- Task prompt -
Please set down the entire listing exactly.

- Data -
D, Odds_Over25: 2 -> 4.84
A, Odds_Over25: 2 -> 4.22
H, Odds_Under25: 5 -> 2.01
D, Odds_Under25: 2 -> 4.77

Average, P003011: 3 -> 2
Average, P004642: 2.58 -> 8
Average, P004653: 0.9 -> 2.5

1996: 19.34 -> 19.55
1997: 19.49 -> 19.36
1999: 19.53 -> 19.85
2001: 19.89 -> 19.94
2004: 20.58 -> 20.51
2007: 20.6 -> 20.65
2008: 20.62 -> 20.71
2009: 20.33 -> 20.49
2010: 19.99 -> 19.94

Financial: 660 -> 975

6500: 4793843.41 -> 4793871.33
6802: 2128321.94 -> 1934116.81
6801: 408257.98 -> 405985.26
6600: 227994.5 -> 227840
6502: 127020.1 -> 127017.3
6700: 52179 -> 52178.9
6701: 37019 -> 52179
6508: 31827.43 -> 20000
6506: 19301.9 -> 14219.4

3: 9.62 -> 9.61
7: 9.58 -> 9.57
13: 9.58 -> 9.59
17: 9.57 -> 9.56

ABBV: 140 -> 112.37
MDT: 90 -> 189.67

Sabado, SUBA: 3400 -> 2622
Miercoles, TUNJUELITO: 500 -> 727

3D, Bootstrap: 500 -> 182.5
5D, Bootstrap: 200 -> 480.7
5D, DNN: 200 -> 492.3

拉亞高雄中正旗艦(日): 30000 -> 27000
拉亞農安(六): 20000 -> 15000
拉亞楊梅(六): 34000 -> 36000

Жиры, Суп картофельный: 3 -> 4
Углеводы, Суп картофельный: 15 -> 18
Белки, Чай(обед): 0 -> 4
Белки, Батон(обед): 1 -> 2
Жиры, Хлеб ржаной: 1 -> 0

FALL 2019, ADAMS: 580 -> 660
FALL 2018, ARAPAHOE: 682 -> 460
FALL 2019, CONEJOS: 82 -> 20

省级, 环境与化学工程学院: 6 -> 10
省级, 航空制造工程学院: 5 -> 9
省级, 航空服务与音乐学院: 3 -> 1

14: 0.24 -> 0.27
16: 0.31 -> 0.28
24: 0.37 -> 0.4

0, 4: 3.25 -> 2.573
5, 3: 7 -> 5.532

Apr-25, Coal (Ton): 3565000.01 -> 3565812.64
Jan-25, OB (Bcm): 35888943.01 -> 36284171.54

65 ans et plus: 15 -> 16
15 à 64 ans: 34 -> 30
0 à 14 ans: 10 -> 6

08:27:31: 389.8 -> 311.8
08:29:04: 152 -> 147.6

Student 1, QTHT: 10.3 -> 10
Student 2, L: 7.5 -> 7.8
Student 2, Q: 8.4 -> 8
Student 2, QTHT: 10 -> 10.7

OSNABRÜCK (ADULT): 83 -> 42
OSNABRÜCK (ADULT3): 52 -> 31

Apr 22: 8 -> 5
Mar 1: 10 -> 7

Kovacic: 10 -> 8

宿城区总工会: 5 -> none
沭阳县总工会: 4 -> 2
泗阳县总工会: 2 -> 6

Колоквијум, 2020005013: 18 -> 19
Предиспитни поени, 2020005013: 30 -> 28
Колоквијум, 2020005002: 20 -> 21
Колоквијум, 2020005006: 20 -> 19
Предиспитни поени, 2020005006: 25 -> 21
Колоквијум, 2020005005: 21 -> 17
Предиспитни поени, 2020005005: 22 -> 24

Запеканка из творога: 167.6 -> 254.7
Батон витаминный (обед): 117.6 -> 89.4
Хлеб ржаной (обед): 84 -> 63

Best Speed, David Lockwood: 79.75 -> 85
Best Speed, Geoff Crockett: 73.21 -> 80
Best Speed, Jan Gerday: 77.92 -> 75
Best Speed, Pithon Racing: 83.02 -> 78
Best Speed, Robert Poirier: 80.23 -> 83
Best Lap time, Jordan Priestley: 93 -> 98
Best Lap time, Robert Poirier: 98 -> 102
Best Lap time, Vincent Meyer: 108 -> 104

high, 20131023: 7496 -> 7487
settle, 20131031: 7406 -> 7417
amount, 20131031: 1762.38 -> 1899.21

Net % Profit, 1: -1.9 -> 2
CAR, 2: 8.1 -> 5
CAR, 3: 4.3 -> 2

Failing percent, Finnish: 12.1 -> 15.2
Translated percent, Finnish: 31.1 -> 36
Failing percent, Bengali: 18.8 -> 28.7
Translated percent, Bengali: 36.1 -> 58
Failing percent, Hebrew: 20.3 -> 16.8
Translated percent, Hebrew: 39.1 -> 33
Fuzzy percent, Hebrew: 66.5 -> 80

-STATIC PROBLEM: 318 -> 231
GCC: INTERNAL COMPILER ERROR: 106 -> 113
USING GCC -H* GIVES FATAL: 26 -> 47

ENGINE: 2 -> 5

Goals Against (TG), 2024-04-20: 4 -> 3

- Written solution -
D, Odds_Over25: 2 -> 4.84
A, Odds_Over25: 2 -> 4.22
H, Odds_Under25: 5 -> 2.01
D, Odds_Under25: 2 -> 4.77

Average, P003011: 3 -> 2
Average, P004642: 2.58 -> 8
Average, P004653: 0.9 -> 2.5

1996: 19.34 -> 19.55
1997: 19.49 -> 19.36
1999: 19.53 -> 19.85
2001: 19.89 -> 19.94
2004: 20.58 -> 20.51
2007: 20.6 -> 20.65
2008: 20.62 -> 20.71
2009: 20.33 -> 20.49
2010: 19.99 -> 19.94

Financial: 660 -> 975

6500: 4793843.41 -> 4793871.33
6802: 2128321.94 -> 1934116.81
6801: 408257.98 -> 405985.26
6600: 227994.5 -> 227840
6502: 127020.1 -> 127017.3
6700: 52179 -> 52178.9
6701: 37019 -> 52179
6508: 31827.43 -> 20000
6506: 19301.9 -> 14219.4

3: 9.62 -> 9.61
7: 9.58 -> 9.57
13: 9.58 -> 9.59
17: 9.57 -> 9.56

ABBV: 140 -> 112.37
MDT: 90 -> 189.67

Sabado, SUBA: 3400 -> 2622
Miercoles, TUNJUELITO: 500 -> 727

3D, Bootstrap: 500 -> 182.5
5D, Bootstrap: 200 -> 480.7
5D, DNN: 200 -> 492.3

拉亞高雄中正旗艦(日): 30000 -> 27000
拉亞農安(六): 20000 -> 15000
拉亞楊梅(六): 34000 -> 36000

Жиры, Суп картофельный: 3 -> 4
Углеводы, Суп картофельный: 15 -> 18
Белки, Чай(обед): 0 -> 4
Белки, Батон(обед): 1 -> 2
Жиры, Хлеб ржаной: 1 -> 0

FALL 2019, ADAMS: 580 -> 660
FALL 2018, ARAPAHOE: 682 -> 460
FALL 2019, CONEJOS: 82 -> 20

省级, 环境与化学工程学院: 6 -> 10
省级, 航空制造工程学院: 5 -> 9
省级, 航空服务与音乐学院: 3 -> 1

14: 0.24 -> 0.27
16: 0.31 -> 0.28
24: 0.37 -> 0.4

0, 4: 3.25 -> 2.573
5, 3: 7 -> 5.532

Apr-25, Coal (Ton): 3565000.01 -> 3565812.64
Jan-25, OB (Bcm): 35888943.01 -> 36284171.54

65 ans et plus: 15 -> 16
15 à 64 ans: 34 -> 30
0 à 14 ans: 10 -> 6

08:27:31: 389.8 -> 311.8
08:29:04: 152 -> 147.6

Student 1, QTHT: 10.3 -> 10
Student 2, L: 7.5 -> 7.8
Student 2, Q: 8.4 -> 8
Student 2, QTHT: 10 -> 10.7

OSNABRÜCK (ADULT): 83 -> 42
OSNABRÜCK (ADULT3): 52 -> 31

Apr 22: 8 -> 5
Mar 1: 10 -> 7

Kovacic: 10 -> 8

宿城区总工会: 5 -> none
沭阳县总工会: 4 -> 2
泗阳县总工会: 2 -> 6

Колоквијум, 2020005013: 18 -> 19
Предиспитни поени, 2020005013: 30 -> 28
Колоквијум, 2020005002: 20 -> 21
Колоквијум, 2020005006: 20 -> 19
Предиспитни поени, 2020005006: 25 -> 21
Колоквијум, 2020005005: 21 -> 17
Предиспитни поени, 2020005005: 22 -> 24

Запеканка из творога: 167.6 -> 254.7
Батон витаминный (обед): 117.6 -> 89.4
Хлеб ржаной (обед): 84 -> 63

Best Speed, David Lockwood: 79.75 -> 85
Best Speed, Geoff Crockett: 73.21 -> 80
Best Speed, Jan Gerday: 77.92 -> 75
Best Speed, Pithon Racing: 83.02 -> 78
Best Speed, Robert Poirier: 80.23 -> 83
Best Lap time, Jordan Priestley: 93 -> 98
Best Lap time, Robert Poirier: 98 -> 102
Best Lap time, Vincent Meyer: 108 -> 104

high, 20131023: 7496 -> 7487
settle, 20131031: 7406 -> 7417
amount, 20131031: 1762.38 -> 1899.21

Net % Profit, 1: -1.9 -> 2
CAR, 2: 8.1 -> 5
CAR, 3: 4.3 -> 2

Failing percent, Finnish: 12.1 -> 15.2
Translated percent, Finnish: 31.1 -> 36
Failing percent, Bengali: 18.8 -> 28.7
Translated percent, Bengali: 36.1 -> 58
Failing percent, Hebrew: 20.3 -> 16.8
Translated percent, Hebrew: 39.1 -> 33
Fuzzy percent, Hebrew: 66.5 -> 80

-STATIC PROBLEM: 318 -> 231
GCC: INTERNAL COMPILER ERROR: 106 -> 113
USING GCC -H* GIVES FATAL: 26 -> 47

ENGINE: 2 -> 5

Goals Against (TG), 2024-04-20: 4 -> 3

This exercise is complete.